DA QUANDO, sotto la dittatura di Pinochet, l’aborto è stato proibito senza eccezioni – come lo è ancora in El Salvador, Haiti, Honduras, Nicaragua e Repubblica Dominicana – si è dovuto attendere fino al 2017 per ottenerne la legalizzazione in caso di stupro, di pericolo per la vita della donna e di gravi malformazioni fetali. Ma già l’anno successivo le deputate progressiste avevano presentato un progetto di modifica della legge per consentire l’interruzione volontaria di gravidanza entro la quattordicesima settimana. E la lotta non si è mai interrotta da allora.
È stato però solo lo scorso gennaio che il Congresso cileno ha iniziato la discussione del progetto di riforma della legge, malgrado la decisa opposizione del governo di Sebastián Piñera. «Oggi comincia il cammino verso la depenalizzazione legale e sociale dell’aborto in Cile», aveva dichiarato la deputata progressista Maite Orsini: «Gli aborti esistono e continueranno a esistere. Dipende da noi porre fine alla persecuzione di adolescenti e donne che non hanno le risorse per abortire in clinica fingendo operazioni di appendicite».

IL 9 AGOSTO SCORSO, tuttavia, il progetto di legge aveva ricevuto il parere negativo, con 7 voti a 6, della Commissione per le Donne e l’equità di genere, la stessa che dovrà ora esaminarlo. «Non ci sono ragioni sanitarie per promuovere l’aborto al di fuori dei tre casi previsti», aveva commentato con soddisfazione il sottosegretario generale della presidenza Máximo Pávez. E ciò malgrado gli aborti clandestini siano stati calcolati dall’Istituto cileno di medicina riproduttiva tra i 60mila e i 70mila all’anno.
«A quanto pare la libertà è un privilegio per pochi e noi continuiamo a restare in fondo alla fila, combattendo contro diversi tipi di violenza. La penalizzazione e la criminalizzazione dell’interruzione volontaria di gravidanza è anch’essa una forma di violenza di genere», ha dichiarato martedì la deputata comunista Karol Cariola, una delle firmatarie del progetto di legge, durante il dibattito parlamentare. Una discussione iniziata con la richiesta, respinta, di un minuto di silenzio per le «vittime dell’aborto» da parte del deputato di Rinnovamento nazionale Diego Schalper e terminata con l’esultanza delle deputate progressiste. «Approvata la depenalizzazione dell’aborto! Questo voto è per tutte le donne che sono state perseguitate e criminalizzate, soprattutto se povere», ha commentato su Twitter la deputata comunista Camila Vallejo.
E mentre in Cile le donne festeggiavano per lo storico voto, in tutta l’America latina – dove l’aborto è consentito senza limitazioni solo a Cuba, Guyana, Guyana Francese, Porto Rico, Uruguay e Argentina – le strade si tingevano di verde, il colore del movimento globale per la depenalizzazione dell’interruzione di gravidanza.

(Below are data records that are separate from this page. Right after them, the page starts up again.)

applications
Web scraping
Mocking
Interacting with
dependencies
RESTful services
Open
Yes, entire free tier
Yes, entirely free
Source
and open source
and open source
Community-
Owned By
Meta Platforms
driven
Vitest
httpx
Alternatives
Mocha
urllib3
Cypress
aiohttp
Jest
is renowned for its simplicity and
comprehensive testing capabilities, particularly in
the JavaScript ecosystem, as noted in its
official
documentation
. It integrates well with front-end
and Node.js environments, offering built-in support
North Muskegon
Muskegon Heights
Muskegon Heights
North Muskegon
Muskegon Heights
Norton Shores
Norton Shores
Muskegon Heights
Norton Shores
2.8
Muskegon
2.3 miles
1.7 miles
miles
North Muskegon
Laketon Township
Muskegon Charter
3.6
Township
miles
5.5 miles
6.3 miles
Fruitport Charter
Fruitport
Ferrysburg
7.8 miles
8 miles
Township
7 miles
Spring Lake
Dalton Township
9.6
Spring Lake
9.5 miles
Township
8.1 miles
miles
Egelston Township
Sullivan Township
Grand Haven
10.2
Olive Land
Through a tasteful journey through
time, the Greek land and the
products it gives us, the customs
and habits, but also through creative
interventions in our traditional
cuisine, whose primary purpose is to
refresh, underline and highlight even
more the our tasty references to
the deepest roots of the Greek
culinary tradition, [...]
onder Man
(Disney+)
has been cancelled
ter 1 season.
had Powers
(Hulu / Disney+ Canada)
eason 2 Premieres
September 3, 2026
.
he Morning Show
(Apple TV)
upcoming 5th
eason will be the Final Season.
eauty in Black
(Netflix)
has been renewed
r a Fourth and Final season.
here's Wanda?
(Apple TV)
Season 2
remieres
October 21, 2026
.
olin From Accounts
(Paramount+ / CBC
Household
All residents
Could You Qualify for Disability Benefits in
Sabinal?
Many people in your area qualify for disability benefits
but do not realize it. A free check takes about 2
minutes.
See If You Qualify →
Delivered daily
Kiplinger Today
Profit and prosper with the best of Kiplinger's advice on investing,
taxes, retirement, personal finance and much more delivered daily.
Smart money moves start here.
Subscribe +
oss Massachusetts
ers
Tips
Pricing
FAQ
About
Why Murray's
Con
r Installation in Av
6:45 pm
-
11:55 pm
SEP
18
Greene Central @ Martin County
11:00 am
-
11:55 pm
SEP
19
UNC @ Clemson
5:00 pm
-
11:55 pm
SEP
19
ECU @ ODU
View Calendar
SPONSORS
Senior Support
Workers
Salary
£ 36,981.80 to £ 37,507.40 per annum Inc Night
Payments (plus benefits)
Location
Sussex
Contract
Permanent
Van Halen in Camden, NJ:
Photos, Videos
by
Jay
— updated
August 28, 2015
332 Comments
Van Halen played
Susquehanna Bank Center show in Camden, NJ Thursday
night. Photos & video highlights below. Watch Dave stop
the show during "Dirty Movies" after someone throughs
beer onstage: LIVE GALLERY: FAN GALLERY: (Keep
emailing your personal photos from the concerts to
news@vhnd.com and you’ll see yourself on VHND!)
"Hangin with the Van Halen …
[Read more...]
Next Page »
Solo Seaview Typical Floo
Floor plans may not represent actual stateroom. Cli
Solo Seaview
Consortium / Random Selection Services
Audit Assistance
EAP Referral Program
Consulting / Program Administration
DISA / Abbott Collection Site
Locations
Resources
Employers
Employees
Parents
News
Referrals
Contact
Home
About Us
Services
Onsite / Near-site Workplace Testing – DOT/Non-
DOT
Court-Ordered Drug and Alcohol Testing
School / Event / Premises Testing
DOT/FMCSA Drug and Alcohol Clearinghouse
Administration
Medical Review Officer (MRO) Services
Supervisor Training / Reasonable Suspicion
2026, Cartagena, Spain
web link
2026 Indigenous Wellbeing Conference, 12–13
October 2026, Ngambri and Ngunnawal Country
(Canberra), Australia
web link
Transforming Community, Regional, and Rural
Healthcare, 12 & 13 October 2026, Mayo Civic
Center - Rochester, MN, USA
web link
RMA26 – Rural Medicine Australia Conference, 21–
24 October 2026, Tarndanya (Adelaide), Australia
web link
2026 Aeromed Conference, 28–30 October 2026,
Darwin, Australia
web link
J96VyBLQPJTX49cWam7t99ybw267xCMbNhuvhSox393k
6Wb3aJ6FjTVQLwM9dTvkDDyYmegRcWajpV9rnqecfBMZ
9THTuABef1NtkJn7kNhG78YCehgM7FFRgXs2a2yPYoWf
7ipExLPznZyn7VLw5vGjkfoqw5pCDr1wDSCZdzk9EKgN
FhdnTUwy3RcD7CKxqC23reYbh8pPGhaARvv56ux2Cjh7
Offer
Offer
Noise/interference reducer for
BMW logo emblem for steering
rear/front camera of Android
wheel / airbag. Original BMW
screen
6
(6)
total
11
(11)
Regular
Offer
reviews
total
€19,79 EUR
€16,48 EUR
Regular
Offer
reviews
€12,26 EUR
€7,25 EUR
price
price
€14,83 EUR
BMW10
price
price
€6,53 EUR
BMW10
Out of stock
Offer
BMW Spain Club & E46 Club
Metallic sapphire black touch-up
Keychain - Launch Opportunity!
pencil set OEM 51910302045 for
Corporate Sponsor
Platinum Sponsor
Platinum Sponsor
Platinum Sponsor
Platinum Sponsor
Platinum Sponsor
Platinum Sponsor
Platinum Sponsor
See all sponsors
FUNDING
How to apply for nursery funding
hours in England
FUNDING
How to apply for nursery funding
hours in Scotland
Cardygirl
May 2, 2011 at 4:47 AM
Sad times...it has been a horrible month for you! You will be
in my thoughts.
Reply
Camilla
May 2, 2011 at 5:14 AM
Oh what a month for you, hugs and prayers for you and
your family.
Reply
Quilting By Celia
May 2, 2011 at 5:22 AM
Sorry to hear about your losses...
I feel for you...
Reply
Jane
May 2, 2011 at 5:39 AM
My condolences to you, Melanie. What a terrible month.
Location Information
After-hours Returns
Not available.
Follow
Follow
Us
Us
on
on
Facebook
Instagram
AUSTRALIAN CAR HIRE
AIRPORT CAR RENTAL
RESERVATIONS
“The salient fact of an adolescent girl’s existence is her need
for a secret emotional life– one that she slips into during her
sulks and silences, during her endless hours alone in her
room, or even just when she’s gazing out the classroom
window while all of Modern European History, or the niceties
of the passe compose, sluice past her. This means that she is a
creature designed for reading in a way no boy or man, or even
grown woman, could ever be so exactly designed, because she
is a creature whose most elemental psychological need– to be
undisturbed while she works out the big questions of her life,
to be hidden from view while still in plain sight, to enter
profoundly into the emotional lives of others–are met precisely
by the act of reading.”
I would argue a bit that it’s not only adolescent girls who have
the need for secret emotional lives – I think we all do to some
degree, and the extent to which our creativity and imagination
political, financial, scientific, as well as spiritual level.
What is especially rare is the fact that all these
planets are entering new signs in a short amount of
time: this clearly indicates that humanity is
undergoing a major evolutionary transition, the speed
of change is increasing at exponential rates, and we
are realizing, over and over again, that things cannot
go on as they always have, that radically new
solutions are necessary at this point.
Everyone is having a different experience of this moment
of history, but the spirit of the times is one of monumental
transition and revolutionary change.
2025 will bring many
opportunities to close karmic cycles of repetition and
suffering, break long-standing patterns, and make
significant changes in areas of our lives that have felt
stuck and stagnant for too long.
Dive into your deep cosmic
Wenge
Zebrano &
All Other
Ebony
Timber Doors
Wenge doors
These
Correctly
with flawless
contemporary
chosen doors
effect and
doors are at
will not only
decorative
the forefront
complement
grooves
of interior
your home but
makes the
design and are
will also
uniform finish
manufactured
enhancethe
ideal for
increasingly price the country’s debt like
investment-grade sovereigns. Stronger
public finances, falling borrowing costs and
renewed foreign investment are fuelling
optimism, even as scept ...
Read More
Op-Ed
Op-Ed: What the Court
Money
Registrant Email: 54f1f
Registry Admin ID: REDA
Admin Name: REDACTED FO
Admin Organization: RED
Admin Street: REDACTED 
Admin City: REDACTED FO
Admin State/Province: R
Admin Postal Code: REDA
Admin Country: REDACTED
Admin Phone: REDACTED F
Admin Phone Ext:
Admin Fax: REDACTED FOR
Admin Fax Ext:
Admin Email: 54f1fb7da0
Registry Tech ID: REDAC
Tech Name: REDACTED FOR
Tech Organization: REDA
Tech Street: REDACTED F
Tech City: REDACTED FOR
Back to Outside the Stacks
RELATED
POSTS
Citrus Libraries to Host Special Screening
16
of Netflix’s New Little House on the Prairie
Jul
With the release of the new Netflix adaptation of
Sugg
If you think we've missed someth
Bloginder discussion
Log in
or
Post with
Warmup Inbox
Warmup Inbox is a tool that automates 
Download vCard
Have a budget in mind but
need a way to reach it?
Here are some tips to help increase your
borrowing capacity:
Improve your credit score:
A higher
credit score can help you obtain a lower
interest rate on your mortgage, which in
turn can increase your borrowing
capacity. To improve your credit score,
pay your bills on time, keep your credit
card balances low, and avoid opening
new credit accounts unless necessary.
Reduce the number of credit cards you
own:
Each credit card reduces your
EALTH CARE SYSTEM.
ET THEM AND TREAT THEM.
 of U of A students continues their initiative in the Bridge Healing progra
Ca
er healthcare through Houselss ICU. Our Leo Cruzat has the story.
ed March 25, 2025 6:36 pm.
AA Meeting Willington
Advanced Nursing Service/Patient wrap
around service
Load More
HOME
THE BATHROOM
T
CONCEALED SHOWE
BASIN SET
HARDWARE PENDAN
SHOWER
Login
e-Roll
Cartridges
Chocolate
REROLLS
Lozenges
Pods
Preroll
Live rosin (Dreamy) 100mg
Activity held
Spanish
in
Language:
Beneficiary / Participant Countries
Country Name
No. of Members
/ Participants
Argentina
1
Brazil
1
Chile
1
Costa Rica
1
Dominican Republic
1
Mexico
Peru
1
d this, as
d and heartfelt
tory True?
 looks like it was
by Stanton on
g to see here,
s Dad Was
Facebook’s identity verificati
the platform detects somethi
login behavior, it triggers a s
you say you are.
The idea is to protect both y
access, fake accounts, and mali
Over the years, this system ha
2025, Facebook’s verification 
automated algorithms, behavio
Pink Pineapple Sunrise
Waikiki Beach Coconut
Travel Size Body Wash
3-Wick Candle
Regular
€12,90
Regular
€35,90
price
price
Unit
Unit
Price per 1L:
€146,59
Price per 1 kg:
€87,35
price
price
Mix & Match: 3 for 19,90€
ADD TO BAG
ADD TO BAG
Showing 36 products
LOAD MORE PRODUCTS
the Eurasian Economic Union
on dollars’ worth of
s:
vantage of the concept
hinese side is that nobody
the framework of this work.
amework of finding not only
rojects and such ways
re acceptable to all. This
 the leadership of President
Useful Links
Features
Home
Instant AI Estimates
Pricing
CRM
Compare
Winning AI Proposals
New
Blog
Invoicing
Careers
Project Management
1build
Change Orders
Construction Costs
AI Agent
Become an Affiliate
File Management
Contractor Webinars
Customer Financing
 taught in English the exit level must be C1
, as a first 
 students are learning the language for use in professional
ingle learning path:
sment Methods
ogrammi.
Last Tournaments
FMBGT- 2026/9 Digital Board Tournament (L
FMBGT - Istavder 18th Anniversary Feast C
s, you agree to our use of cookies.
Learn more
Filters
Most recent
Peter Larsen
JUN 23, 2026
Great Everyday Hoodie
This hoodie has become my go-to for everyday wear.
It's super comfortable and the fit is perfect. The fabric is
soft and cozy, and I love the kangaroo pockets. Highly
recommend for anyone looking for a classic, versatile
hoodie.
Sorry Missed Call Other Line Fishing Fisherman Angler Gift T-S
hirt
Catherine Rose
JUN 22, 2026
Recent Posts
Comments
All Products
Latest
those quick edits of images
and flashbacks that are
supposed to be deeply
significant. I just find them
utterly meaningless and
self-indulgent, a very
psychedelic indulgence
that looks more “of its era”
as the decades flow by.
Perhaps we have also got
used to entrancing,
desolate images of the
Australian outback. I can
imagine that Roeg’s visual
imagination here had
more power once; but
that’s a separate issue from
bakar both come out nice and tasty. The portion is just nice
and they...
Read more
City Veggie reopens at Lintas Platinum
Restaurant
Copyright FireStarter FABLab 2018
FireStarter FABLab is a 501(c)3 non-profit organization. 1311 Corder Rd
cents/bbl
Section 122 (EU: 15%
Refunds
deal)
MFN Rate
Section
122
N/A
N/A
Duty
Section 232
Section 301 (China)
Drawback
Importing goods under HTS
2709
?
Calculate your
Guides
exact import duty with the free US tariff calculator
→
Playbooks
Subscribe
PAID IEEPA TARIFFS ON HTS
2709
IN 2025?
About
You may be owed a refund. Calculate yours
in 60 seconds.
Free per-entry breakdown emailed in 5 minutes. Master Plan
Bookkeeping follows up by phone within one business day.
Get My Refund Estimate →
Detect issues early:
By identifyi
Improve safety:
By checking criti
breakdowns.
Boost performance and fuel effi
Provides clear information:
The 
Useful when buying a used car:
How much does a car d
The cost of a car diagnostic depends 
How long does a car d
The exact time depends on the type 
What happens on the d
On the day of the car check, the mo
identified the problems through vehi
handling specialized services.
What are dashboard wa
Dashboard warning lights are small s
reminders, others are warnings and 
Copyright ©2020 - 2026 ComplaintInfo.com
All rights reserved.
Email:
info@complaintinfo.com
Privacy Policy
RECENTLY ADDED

LA GIORNATA DI AZIONE globale per l’aborto legale e sicuro ha registrato manifestazioni ovunque, dall’Argentina al Messico, da El Salvador al Perù, dall’Ecuador alla Colombia. Con stati d’animo distinti. In Messico – dove solo 4 su 32 stati hanno eliminato il reato di aborto – grandi speranze ha suscitato la sentenza con cui la Corte Suprema federale, il 7 settembre scorso, ha dichiarato incostituzionale la legge dello stato del Coahuila che prevedeva la reclusione fino a 3 anni per «la donna che pratica volontariamente l’aborto o la persona che la fa abortire con il suo consenso».

Mentre è ancora in alto mare la lotta in El Salvador, dove l’interruzione di gravidanza è vietata sempre, anche in caso di stupro o di pericolo per la vita della madre, e persino le donne che abortiscono spontaneamente o danno alla luce un neonato morto possono andare incontro all’accusa di omicidio aggravato. Tant’è che nel 2016, di fronte alla proposta del Fronte Farabundo Martí di depenalizzare l’aborto nei casi di minaccia alla salute della madre, di stupro e di malformazione del feto, l’opposizione non solo aveva votato contro, ma aveva chiesto addirittura un inasprimento della pena fino a 50 anni.